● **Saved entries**
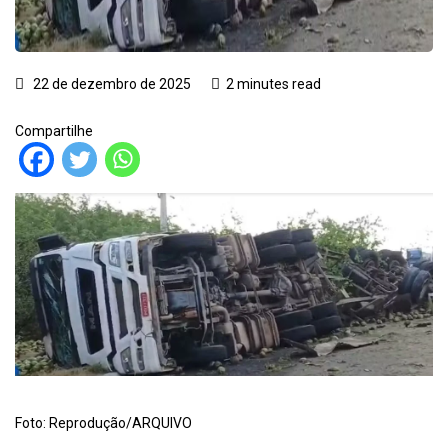
22 de dezembro de 2025
2 minutes read
Compartilhe
Foto: Reprodução/ARQUIVO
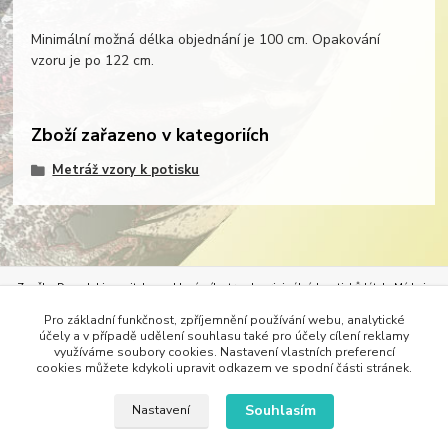
Minimální možná délka objednání je 100 cm. Opakování
vzoru je po 122 cm.
Zboží zařazeno v kategoriích
Metráž vzory k potisku
Značka Demedal je nositelem exkluzívního trendu originálních potisků látek.
Móda je
neoddělitelným průvodcem našeho života. Móda určuje styl oděvů, bytového textilu, ale
Pro základní funkčnost, zpříjemnění používání webu, analytické
i pracovního stylu. Vždy nejlépe padne oděv, který se nechá na míru ušít. Originálním
účely a v případě udělení souhlasu také pro účely cílení reklamy
potiskem vhodné látky si dopřejete dokonalé dámské šaty – svatební, společenské, šaty
využíváme soubory cookies. Nastavení vlastních preferencí
do tanečních, tuniky, kabáty, kalhoty či třeba alespoň trička. Do divadel lze s
cookies můžete kdykoli upravit odkazem ve spodní části stránek.
úspěchem vytisknout látky na kostýmy.
Bytový textil lze s úspěchem oživit krásným
designem a hned máte nové tapety, ubrusy, přehozy na postele, paravány nebo závěsy.
Souhlasím
Nastavení
© 2017-2019 Demedal s.r.o. - Všechna práva vyhrazena, zákaz kopírování a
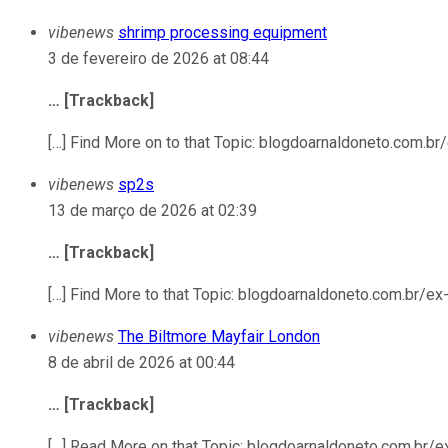
vibenews
shrimp processing equipment
3 de fevereiro de 2026 at 08:44
… [Trackback]
[…] Find More on to that Topic: blogdoarnaldoneto.com.b
vibenews
sp2s
13 de março de 2026 at 02:39
… [Trackback]
[…] Find More to that Topic: blogdoarnaldoneto.com.br/e
vibenews
The Biltmore Mayfair London
8 de abril de 2026 at 00:44
… [Trackback]
[…] Read More on that Topic: blogdoarnaldoneto.com.br/e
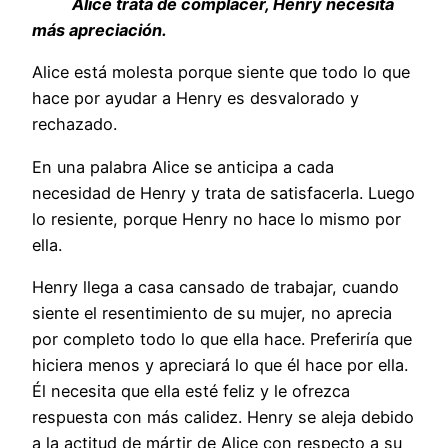
Alice trata de complacer, Henry necesita
más apreciación.
Alice está molesta porque siente que todo lo que
hace por ayudar a Henry es desvalorado y
rechazado.
En una palabra Alice se anticipa a cada
necesidad de Henry y trata de satisfacerla. Luego
lo resiente, porque Henry no hace lo mismo por
ella.
Henry llega a casa cansado de trabajar, cuando
siente el resentimiento de su mujer, no aprecia
por completo todo lo que ella hace. Preferiría que
hiciera menos y apreciará lo que él hace por ella.
Él necesita que ella esté feliz y le ofrezca
respuesta con más calidez. Henry se aleja debido
a la actitud de mártir de Alice con respecto a su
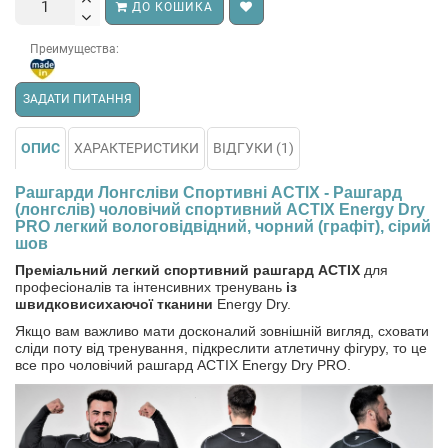
ДО КОШИКА
Преимущества:
ЗАДАТИ ПИТАННЯ
ОПИС
ХАРАКТЕРИСТИКИ
ВІДГУКИ (1)
Рашгарди Лонгсліви Спортивні ACTIX - Рашгард
(лонгслів) чоловічий спортивний ACTIX Energy Dry
PRO легкий вологовідвідний, чорний (графіт), сірий
шов
Преміальний легкий спортивний рашгард ACTIX
для
професіоналів та інтенсивних тренувань
із
швидковисихаючої тканини
Energy Dry.
Якщо вам важливо мати досконалий зовнішній вигляд, сховати
сліди поту від тренування, підкреслити атлетичну фігуру, то це
все про чоловічий рашгард ACTIX Energy Dry PRO.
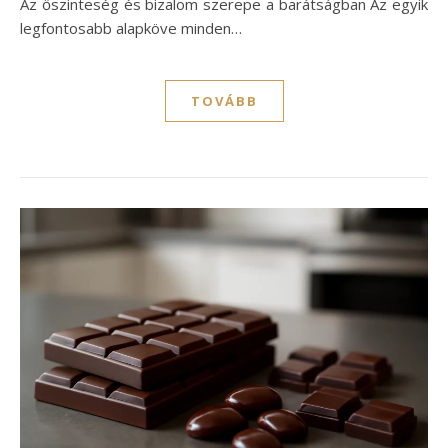
Az őszinteség és bizalom szerepe a barátságban Az egyik
legfontosabb alapköve minden…
TOVÁBB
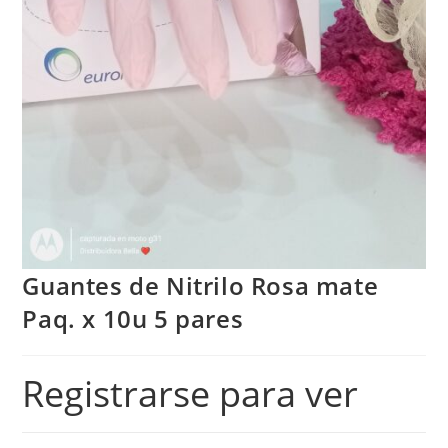
Guantes de Nitrilo Rosa mate
Paq. x 10u 5 pares
Registrarse para ver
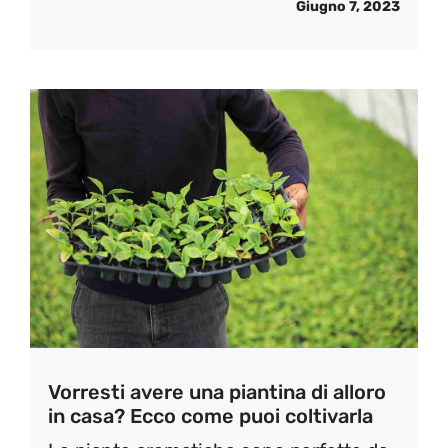
Giugno 7, 2023
Vorresti avere una piantina di alloro
in casa? Ecco come puoi coltivarla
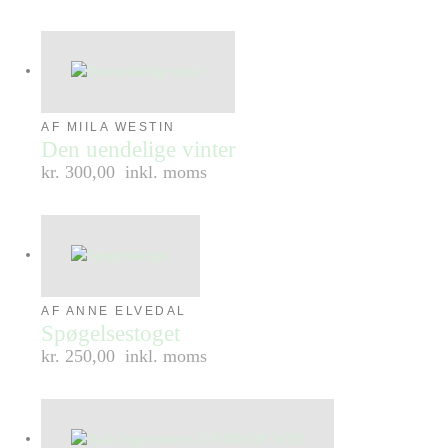
AF MIILA WESTIN
Den uendelige vinter
kr. 300,00
inkl. moms
AF ANNE ELVEDAL
Spøgelsestoget
kr. 250,00
inkl. moms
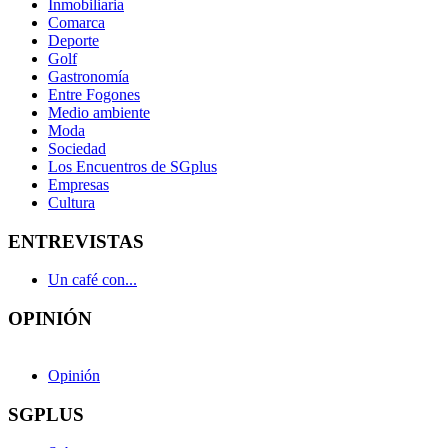
Inmobiliaria
Comarca
Deporte
Golf
Gastronomía
Entre Fogones
Medio ambiente
Moda
Sociedad
Los Encuentros de SGplus
Empresas
Cultura
ENTREVISTAS
Un café con...
OPINIÓN
Opinión
SGPLUS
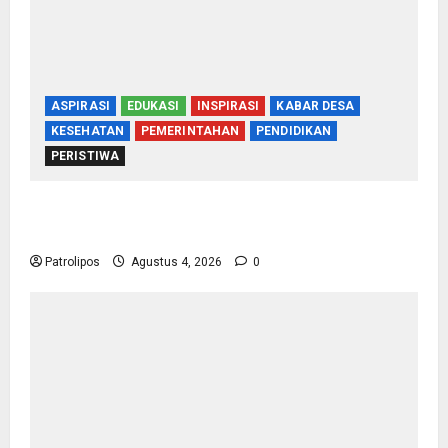
ASPIRASI
EDUKASI
INSPIRASI
KABAR DESA
KESEHATAN
PEMERINTAHAN
PENDIDIKAN
PERISTIWA
Kementerian Haji Kab Probolinggo Gelar Foto
Biometrik Pelimpahan Porsi Bagi 92 Jemaah
Patrolipos
Agustus 4, 2026
0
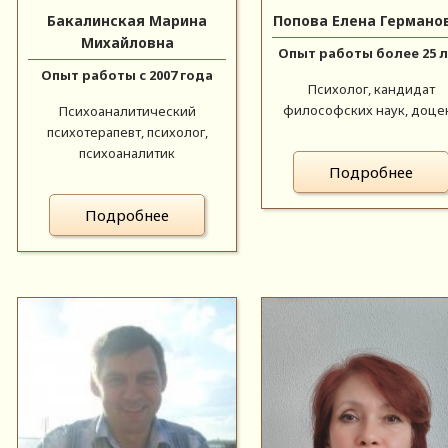
Бакалинская Марина
Попова Елена Германо
Михайловна
Опыт работы более 25 
Опыт работы с 2007 года
Психолог, кандидат
философских наук, доце
Психоаналитический
психотерапевт, психолог,
психоаналитик
Подробнее
Подробнее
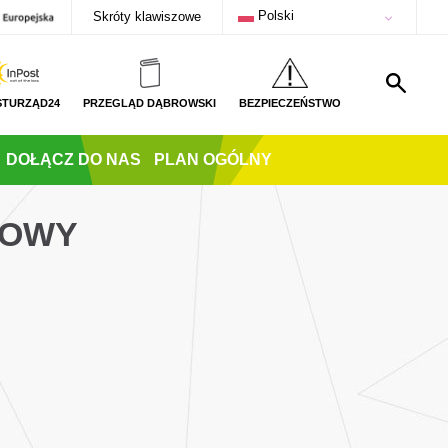
Polski
Skróty klawiszowe
STURZĄD24
PRZEGLĄD DĄBROWSKI
BEZPIECZEŃSTWO
DOŁĄCZ DO NAS
PLAN OGÓLNY
ROWY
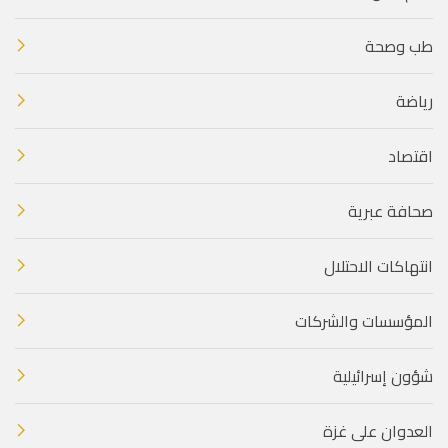
طب وصحة
رياضة
اقتصاد
صحافة عبرية
انتهاكات الاحتلال
المؤسسات والشركات
شؤون إسرائيلية
العدوان على غزة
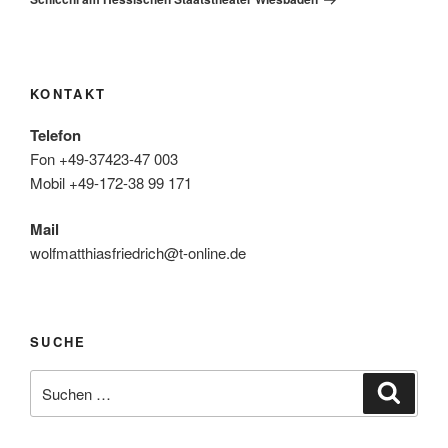
KONTAKT
Telefon
Fon +49-37423-47 003
Mobil +49-172-38 99 171
Mail
wolfmatthiasfriedrich@t-online.de
SUCHE
Suche
Suche
nach:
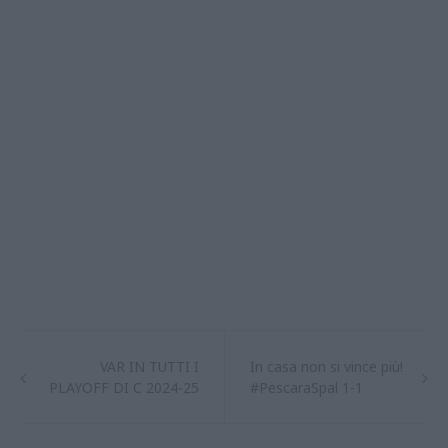
VAR IN TUTTI I
In casa non si vince più!
PLAYOFF DI C 2024-25
#PescaraSpal 1-1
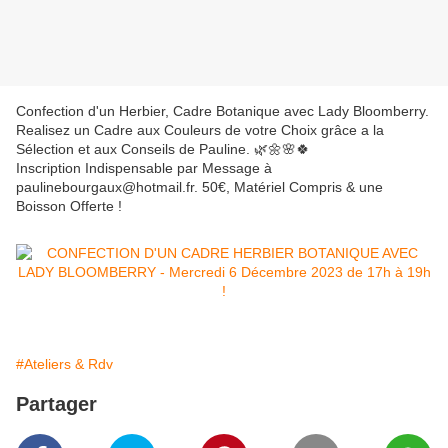
Confection d'un Herbier, Cadre Botanique avec Lady Bloomberry.
Realisez un Cadre aux Couleurs de votre Choix grâce a la
Sélection et aux Conseils de Pauline. 🌿🌼🌸🍀
Inscription Indispensable par Message à
paulinebourgaux@hotmail.fr. 50€, Matériel Compris & une
Boisson Offerte !
#Ateliers & Rdv
Partager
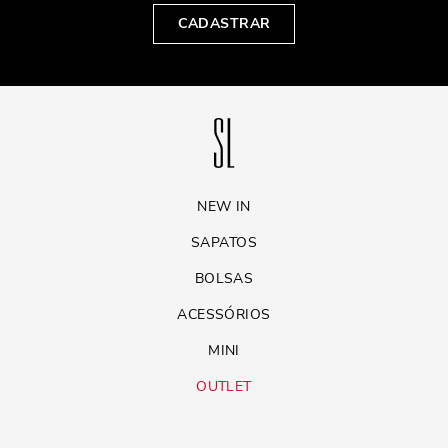
CADASTRAR
NEW IN
SAPATOS
BOLSAS
ACESSÓRIOS
MINI
OUTLET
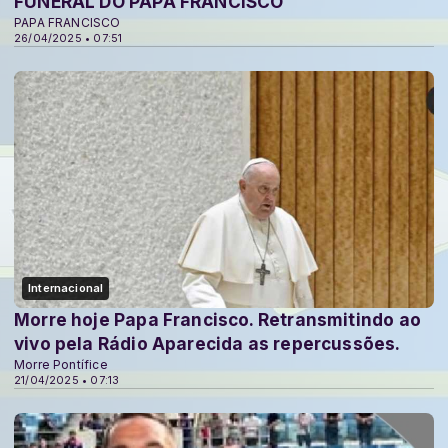
FUNERAL DO PAPA FRANCISCO
PAPA FRANCISCO
26/04/2025 • 07:51
Internacional
Morre hoje Papa Francisco. Retransmitindo ao
vivo pela Rádio Aparecida as repercussões.
Morre Pontífice
21/04/2025 • 07:13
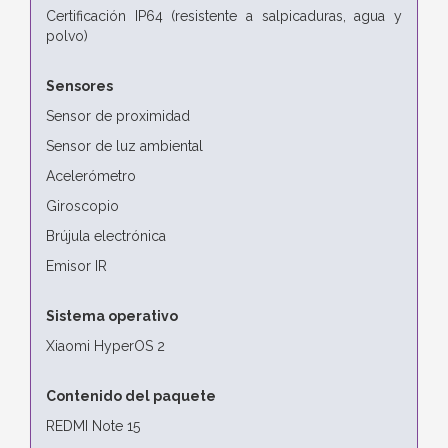
Certificación IP64 (resistente a salpicaduras, agua y
polvo)
Sensores
Sensor de proximidad
Sensor de luz ambiental
Acelerómetro
Giroscopio
Brújula electrónica
Emisor IR
Sistema operativo
Xiaomi HyperOS 2
Contenido del paquete
REDMI Note 15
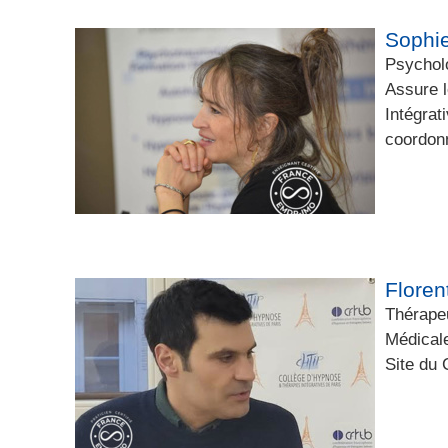
Soph
Psychol
Assure 
Intégrat
coordon
Flore
Thérape
Médicale
Site du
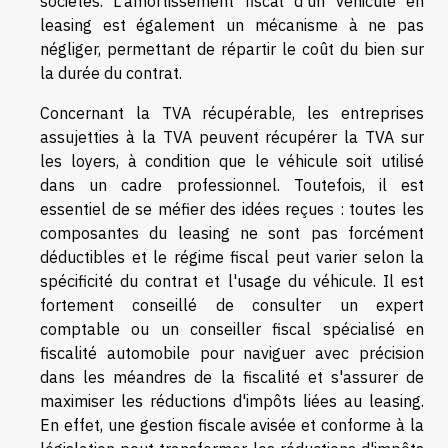
sociétés. L'amortissement fiscal d'un véhicule en
leasing est également un mécanisme à ne pas
négliger, permettant de répartir le coût du bien sur
la durée du contrat.
Concernant la TVA récupérable, les entreprises
assujetties à la TVA peuvent récupérer la TVA sur
les loyers, à condition que le véhicule soit utilisé
dans un cadre professionnel. Toutefois, il est
essentiel de se méfier des idées reçues : toutes les
composantes du leasing ne sont pas forcément
déductibles et le régime fiscal peut varier selon la
spécificité du contrat et l'usage du véhicule. Il est
fortement conseillé de consulter un expert
comptable ou un conseiller fiscal spécialisé en
fiscalité automobile pour naviguer avec précision
dans les méandres de la fiscalité et s'assurer de
maximiser les réductions d'impôts liées au leasing.
En effet, une gestion fiscale avisée et conforme à la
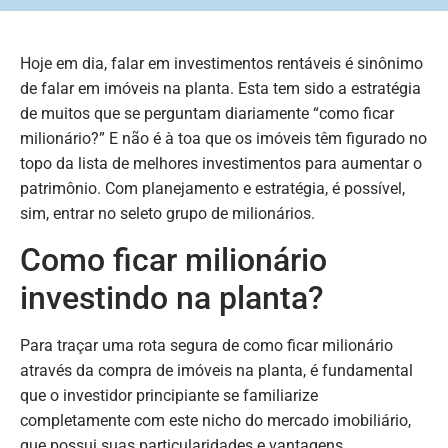
Hoje em dia, falar em investimentos rentáveis é sinônimo
de falar em imóveis na planta. Esta tem sido a estratégia
de muitos que se perguntam diariamente “como ficar
milionário?” E não é à toa que os imóveis têm figurado no
topo da lista de melhores investimentos para aumentar o
patrimônio. Com planejamento e estratégia, é possível,
sim, entrar no seleto grupo de milionários.
Como ficar milionário
investindo na planta?
Para traçar uma rota segura de como ficar milionário
através da compra de imóveis na planta, é fundamental
que o investidor principiante se familiarize
completamente com este nicho do mercado imobiliário,
que possui suas particularidades e vantagens.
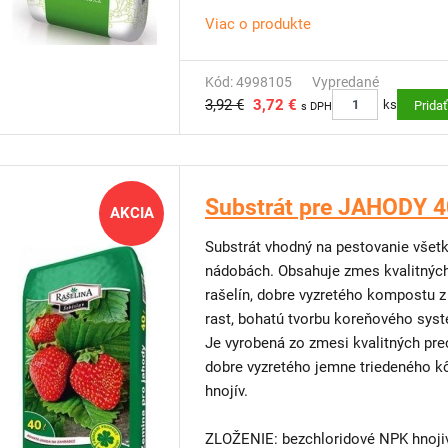
DOPRAVA ZDARMA: na tento produkt
Viac o produkte
TIP OD NÁS: Pre lepšie vedenie pa
rastliny
– šetrný k rastlinám, ideálny
Kód: 4998105
Vypredané
3,92 €
3,72 €
ks
Prida
s DPH
Substrát pre JAHODY 40
AKCIA
Substrát vhodný na pestovanie všetk
nádobách. Obsahuje zmes kvalitných
rašelín, dobre vyzretého kompostu z
rast, bohatú tvorbu koreňového syst
Je vyrobená zo zmesi kvalitných pre
dobre vyzretého jemne triedeného 
hnojív.
ZLOŽENIE: bezchloridové NPK hnoji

● **Problem to work on**
You are asked to count the lines of the records above in which the word "спортивний" occurs, and to give only that number.

● **Response**
2